Ultimately, what seems to be the reason for Bishop Rifan’s repudiation of Father Rifan?  It seems to be the same motivation of the old squire in Come Rack Come Rope—the desire for peace, the desire to be left alone, the need to be accepted.  The old squire is tired of fighting the system, tired of paying the fines. He capitulates to find peace.  Bishop Rifan repeats this message to the Pope in his ad limina visit “what matters to us” is “peace.”  He reports that relations with the diocesan bishops in Brazil are “peaceful.”  We might echo the question asked by those who were willing to see reality for what it was after Chamberlain returned from his peace negotiations with Hitler, “Peace at what price?”  To which Chamberlain replied “peace at any price.” 

The price of Bishop Rifan’s peace seems to be the same price paid by the old squire, repudiation of principles and participation in the new ways which would have been unrecognizable to the Faith of our Fathers.  Father Rifan, in a sad parallel to the Protestant Henry IV of France, seems to be saying: “Compos is well worth a concelebrated New Mass (or, make that quite a few of them).”[6] 

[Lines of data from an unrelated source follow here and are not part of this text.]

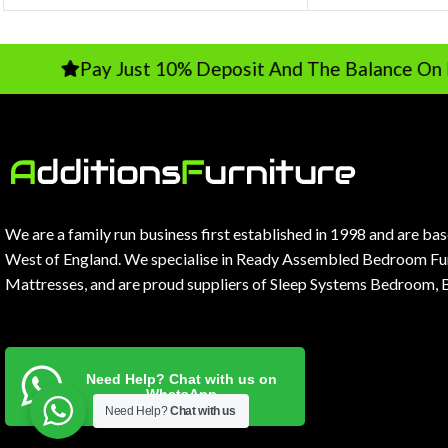
Pay Just 10% Deposit And The Balance On Delive
We are a family run business first established in 1998 and are ba
West of England. We specialise in Ready Assembled Bedroom Fur
Mattresses, and are proud suppliers of Sleep Systems Bedroom, 
Need Help? Chat with us on
WhatsApp
Need Help?
Chat with us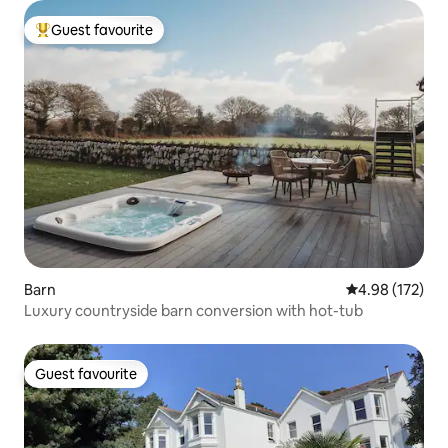
Guest favourite
Top guest favourite
Barn
4.98 out of 5 a
4.98 (172)
Luxury countryside barn conversion with hot-tub
Guest favourite
Guest favourite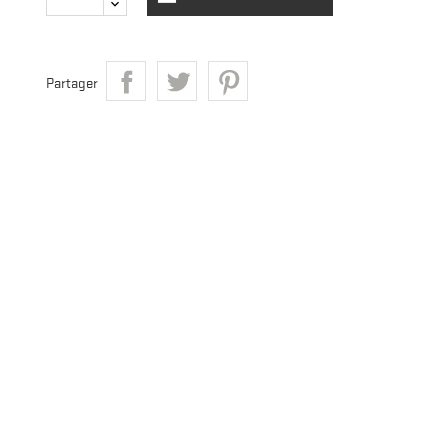
Partager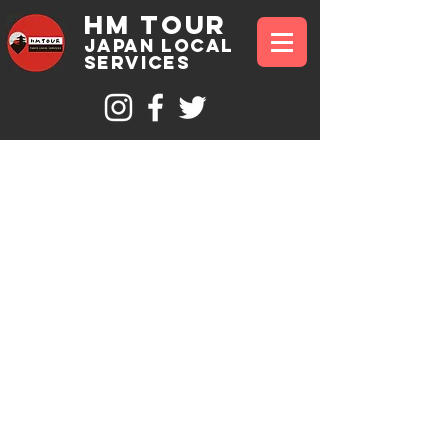
hm tour
JAPAN Local
sErvices
Private
Mt Fuji
and
Hakone 1
Day Tour
Reveal the unremarkable beauty of Mt Fuji and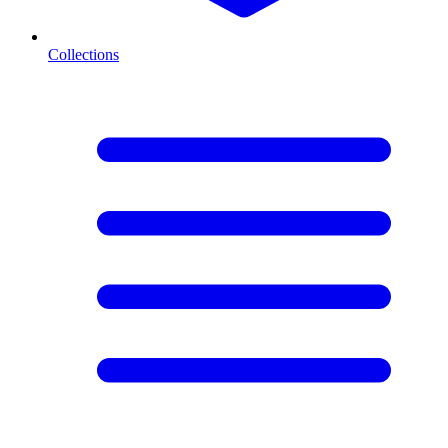
Collections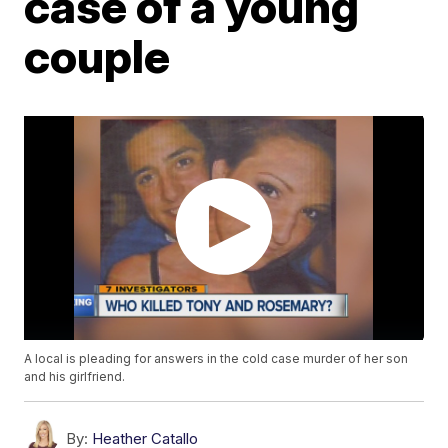
case of a young
couple
A local is pleading for answers in the cold case murder of her son
and his girlfriend.
By:
Heather Catallo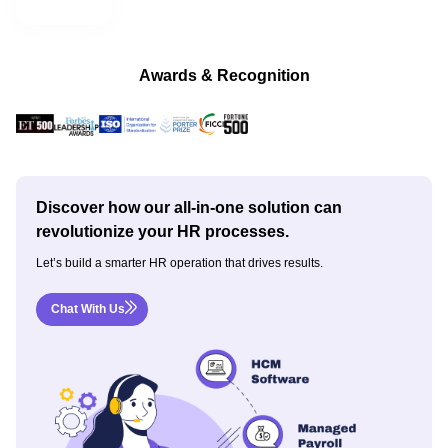
Awards & Recognition
Discover how our all-in-one solution can
revolutionize your HR processes.
Let’s build a smarter HR operation that drives results.
Chat With Us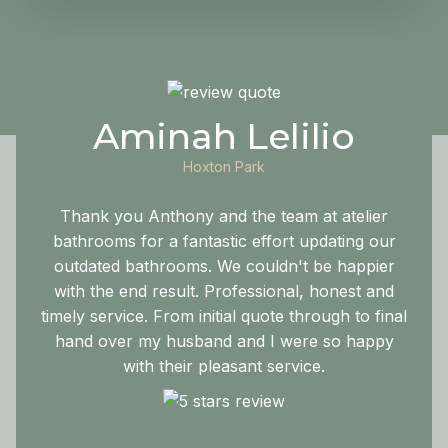
Aminah Lelilio
Hoxton Park
Thank you Anthony and the team at atelier
bathrooms for a fantastic effort updating our
outdated bathrooms. We couldn't be happier
with the end result. Professional, honest and
timely service. From initial quote through to final
hand over my husband and I were so happy
with their pleasant service.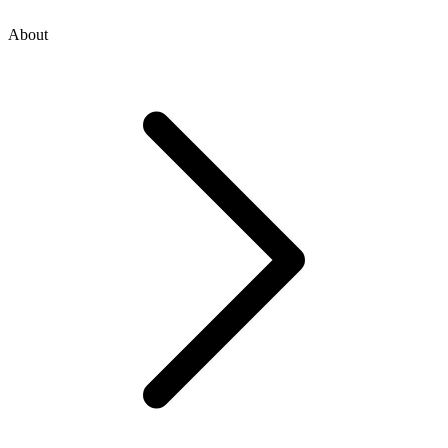
About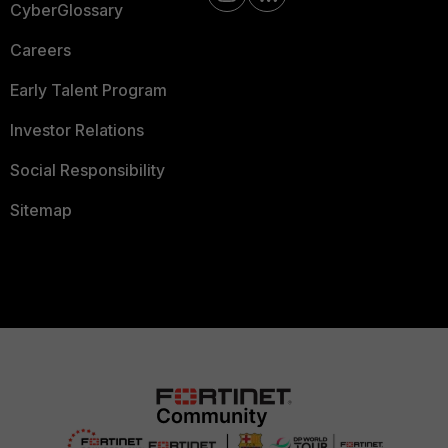
CyberGlossary
Careers
Early Talent Program
Investor Relations
Social Responsibility
Sitemap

Fortunately for the fictional squire, his story ends well after his peace bargain.  He repents of his compromise with Protestantism at the scaffold of his dying son, now a sacrificing priest, the son who refused the peace of his Father so as to preserve the Faith and Liturgy of his Father.  Hopefully, Bishop Rifan’s story will end similarly.

Notes:

[3] Certainly, the proposition that the Church can completely and utterly be destroyed has been condemned repeatedly.  Yet, the grammar of the statement of Bishop Rifan shows that the antecedent to which this phase occurs is not this subsequent statement but the proposition that the Church could promote for a time a defective rite.

[4] David Allen White, The Mouth of the Lion p.228.

[5] Catholic, Apostolic and Roman, p. 7-8.  The name of Father Rifan appears on the last page of the document p.44.

[6] Henry of Navarre, Henry IV is reputed to have said  “Paris vaut bien une messe (Paris is well worth a Mass) when he abandoned his protestant beliefs as a condition to becoming King.